## Passage to read
We're less than a week from Halloween, so you know what that means: It's time for the Cultural Appropriation Police to scour every Halloween party for culturally insensitive costumes and micro-aggressions. After all, what would a holiday gathering be without the constant politicization of every single action of every single person in attendance.
We've even gotten a nice preview of the outrage this year, with all the tantrums that NBC News' Megyn Kelly caused with an, admittedly tone-deaf but overall harmless opinion on "Megyn Kelly Today," during what should have been a civil conversation between four adults. Here's the clip:
Megyn Kelly Apologizes For Blackface Comments: ‘I Was Wrong, And I Am Sorry’ | Megyn Kelly TODAYyoutu.be
Melissa Rivers was the virtue-signaling in this segment. If only Megyn Kelly had towed the line and beat her chest with outrage.

## Dataset

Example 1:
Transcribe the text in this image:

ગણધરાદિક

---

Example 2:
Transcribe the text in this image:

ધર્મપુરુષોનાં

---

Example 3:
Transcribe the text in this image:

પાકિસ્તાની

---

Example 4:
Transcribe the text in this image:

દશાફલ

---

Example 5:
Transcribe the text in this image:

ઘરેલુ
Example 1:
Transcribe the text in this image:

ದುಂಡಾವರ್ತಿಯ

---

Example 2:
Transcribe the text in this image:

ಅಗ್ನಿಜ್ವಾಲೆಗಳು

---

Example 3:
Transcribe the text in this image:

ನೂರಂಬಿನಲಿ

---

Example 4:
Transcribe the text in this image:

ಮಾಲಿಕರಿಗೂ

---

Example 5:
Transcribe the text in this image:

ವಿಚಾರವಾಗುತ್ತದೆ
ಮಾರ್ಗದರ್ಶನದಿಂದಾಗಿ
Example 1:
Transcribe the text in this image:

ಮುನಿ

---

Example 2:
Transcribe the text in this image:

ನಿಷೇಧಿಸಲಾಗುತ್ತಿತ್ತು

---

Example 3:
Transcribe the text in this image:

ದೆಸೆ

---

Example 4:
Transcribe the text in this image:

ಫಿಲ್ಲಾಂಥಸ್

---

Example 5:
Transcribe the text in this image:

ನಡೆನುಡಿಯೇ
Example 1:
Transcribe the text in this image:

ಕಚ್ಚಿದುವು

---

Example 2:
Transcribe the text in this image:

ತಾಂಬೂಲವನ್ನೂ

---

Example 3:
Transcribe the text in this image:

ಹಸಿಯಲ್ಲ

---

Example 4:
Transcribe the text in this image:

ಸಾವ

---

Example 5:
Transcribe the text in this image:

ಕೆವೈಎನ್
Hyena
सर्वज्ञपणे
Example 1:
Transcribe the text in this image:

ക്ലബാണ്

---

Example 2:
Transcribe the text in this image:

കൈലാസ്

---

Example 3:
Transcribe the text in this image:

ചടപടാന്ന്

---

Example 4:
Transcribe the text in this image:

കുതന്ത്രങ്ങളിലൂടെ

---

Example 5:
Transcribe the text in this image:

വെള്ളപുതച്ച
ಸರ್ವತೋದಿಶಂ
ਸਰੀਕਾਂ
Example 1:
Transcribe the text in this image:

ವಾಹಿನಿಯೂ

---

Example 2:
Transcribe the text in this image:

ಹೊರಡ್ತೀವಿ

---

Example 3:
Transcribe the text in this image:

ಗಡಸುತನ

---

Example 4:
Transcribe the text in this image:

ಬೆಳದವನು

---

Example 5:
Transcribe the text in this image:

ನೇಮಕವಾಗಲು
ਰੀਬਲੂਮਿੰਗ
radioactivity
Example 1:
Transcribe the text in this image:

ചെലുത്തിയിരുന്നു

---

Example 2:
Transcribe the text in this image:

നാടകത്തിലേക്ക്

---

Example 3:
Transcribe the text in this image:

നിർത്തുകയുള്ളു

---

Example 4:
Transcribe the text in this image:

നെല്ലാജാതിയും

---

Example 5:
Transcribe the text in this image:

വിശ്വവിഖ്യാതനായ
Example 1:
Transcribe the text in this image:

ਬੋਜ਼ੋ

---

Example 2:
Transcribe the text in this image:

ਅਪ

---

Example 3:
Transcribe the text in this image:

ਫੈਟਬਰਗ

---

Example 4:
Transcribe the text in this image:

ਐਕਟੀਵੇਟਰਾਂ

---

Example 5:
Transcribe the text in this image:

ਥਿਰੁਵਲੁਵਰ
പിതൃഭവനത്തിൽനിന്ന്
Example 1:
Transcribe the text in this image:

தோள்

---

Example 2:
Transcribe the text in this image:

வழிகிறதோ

## Task item
Write the next few sentences of the piece on Halloween costume outrage, starting right after its final line.

## Answer to the exercise
Even Al Roker got steamed up about it:
The fact is, while she apologized to the staff, she owes a bigger apology to folks of color around the country. This is a history, going right back to the 1830s minstrel shows to demean and denigrate a race. It wasn't right.
I want to begin with two words, I'm sorry. The country feels so divided and I have no wish to add to that pain and offense. I believe this is a time for more understanding, more love, more sensitivity and honor. Thank you for listening and for helping me listen too.
Apologies do no good anymore. We're in the throes of cultural lawlessness, where executions are on-demand and context or common sense don't matter. Guess what happens next? She's probably going to lose her job, that's what all the signs seem to indicate.
NBC News Chairman Andy Lack released a statement following Kelly's comments:
There is no other way to put this, but I condemn those remarks. There is no place on our air or in this workplace for them. Very unfortunate.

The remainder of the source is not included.